JS-24.4
Human Worth: The Social Logic of Valuation in the History of Slavery and Beyond

Tuesday, 17 July 2018: 11:15
Location: 801B (MTCC SOUTH BUILDING)
Oral Presentation
David STRECKER, University of Frankfurt, Germany
Economic sociology has opposed mainstream economics by highlighting the social preconditions of economic transactions. Far from being confined to analyzing how factors like personal interactions, traditions, institutions etc. influence the value formation of economic goods, this research has drawn attention to how social phenomena are commodified in the first place. The focus on understanding contemporary markets and the marketization of contemporary society, however, e.g. of death and of sex, has led to a concentration on legal markets. In order to better understand illegal markets and, moreover, to overcome the focus on markets which perpetuates the dichotomy between the social and the economic (by simply looking at their interrelations instead of questioning how such a separation became imagineable and was able to take institutional form at all), this paper presents a historical analysis of a good which has become excluded from formal market transaction: the human being.

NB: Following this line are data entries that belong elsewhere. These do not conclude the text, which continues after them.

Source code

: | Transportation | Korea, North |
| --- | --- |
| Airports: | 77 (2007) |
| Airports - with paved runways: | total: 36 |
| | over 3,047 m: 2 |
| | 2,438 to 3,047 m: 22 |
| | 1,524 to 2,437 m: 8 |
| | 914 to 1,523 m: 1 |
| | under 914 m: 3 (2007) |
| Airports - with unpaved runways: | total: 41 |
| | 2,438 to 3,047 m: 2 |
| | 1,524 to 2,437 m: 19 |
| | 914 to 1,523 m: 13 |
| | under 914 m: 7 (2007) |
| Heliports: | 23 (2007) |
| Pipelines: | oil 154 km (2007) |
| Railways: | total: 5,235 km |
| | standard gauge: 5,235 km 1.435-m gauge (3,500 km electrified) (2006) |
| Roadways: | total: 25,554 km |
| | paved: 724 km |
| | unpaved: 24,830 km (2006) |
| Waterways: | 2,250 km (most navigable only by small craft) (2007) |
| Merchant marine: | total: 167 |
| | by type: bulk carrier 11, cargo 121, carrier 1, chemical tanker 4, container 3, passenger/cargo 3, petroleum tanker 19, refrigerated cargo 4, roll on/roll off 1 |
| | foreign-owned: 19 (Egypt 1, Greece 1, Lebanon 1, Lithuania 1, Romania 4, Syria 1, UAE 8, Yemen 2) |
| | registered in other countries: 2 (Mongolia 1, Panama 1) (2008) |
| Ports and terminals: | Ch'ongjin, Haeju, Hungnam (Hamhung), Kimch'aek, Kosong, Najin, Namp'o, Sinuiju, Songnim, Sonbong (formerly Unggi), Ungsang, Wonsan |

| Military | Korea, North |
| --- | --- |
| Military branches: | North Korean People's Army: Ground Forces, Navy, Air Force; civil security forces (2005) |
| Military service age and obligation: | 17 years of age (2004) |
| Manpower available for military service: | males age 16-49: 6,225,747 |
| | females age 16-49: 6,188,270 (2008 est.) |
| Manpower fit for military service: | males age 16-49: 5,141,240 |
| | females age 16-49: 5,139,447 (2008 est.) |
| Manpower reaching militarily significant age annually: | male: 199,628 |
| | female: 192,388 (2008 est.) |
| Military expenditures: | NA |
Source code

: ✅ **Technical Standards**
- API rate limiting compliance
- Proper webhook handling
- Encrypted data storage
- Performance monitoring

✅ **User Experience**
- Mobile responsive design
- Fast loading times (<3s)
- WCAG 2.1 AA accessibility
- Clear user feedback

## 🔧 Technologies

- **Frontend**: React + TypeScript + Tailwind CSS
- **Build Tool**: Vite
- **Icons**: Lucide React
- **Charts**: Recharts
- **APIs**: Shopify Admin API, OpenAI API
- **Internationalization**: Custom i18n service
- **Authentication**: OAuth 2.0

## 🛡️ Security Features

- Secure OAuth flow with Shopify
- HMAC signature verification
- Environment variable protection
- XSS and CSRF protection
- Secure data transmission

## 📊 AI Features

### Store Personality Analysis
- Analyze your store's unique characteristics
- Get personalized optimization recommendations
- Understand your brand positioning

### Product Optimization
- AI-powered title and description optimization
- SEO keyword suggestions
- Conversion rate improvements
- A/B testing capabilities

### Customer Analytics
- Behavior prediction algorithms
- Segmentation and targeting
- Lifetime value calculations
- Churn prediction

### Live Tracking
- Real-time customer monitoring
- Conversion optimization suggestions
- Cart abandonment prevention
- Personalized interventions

For most of human history, conceiving of (some) humans only in terms of instrumental value (usually economic utility, often marketability) presented no conceptual problems to societies. Slavery dates back to early civilizations and only began to be challenged broadly in the late 18th century. An analysis of four different historical constellations shows that slavery rests on an underlying logic of status assignment (belonging to a specific type of ethical community); the respective processes of social valuation allow for humans to be understood only in terms of economic value. Sketching the cultural and institutional structures of status assignment in ancient Greece, at the beginning of transatlatic slavery (the Valladolid debate), during abolition and for contemporary world society, this analysis lends insight into the relation of the social and the economic as well as the functioning of illegal markets in general and specifically the persistance of slavery and the value of body capital today.